Exercise directions:
Count the lines in the items below that contain the string "Louise". Reply with the number alone.

Data section:
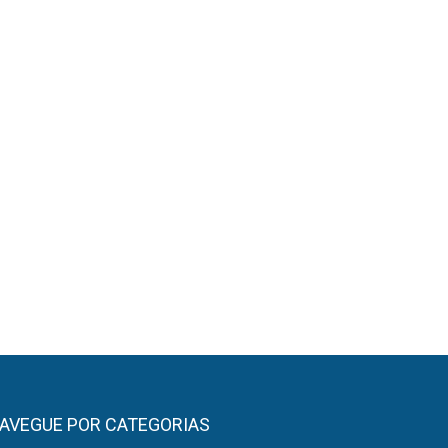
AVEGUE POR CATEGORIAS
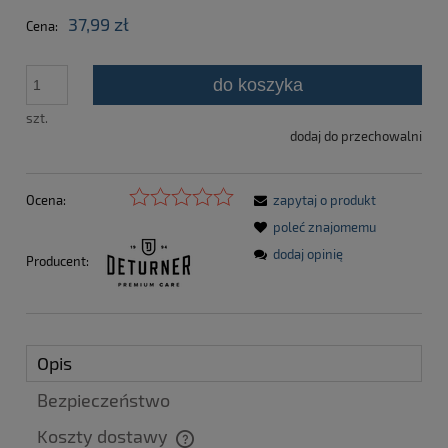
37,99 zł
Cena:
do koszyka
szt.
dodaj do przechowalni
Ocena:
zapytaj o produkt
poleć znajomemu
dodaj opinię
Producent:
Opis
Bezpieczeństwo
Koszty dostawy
---
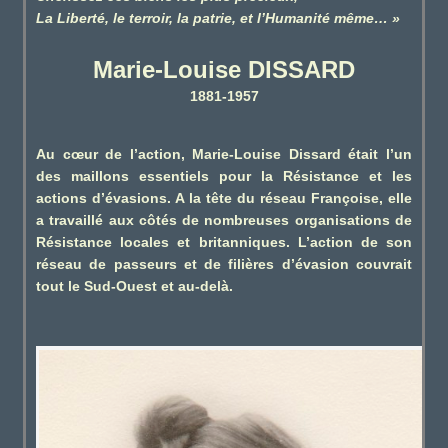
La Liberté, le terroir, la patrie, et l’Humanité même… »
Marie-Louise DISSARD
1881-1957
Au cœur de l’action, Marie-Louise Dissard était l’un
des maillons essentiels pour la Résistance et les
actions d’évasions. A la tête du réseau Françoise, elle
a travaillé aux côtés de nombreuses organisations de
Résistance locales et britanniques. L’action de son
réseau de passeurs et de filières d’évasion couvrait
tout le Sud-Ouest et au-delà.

Response to this task:
2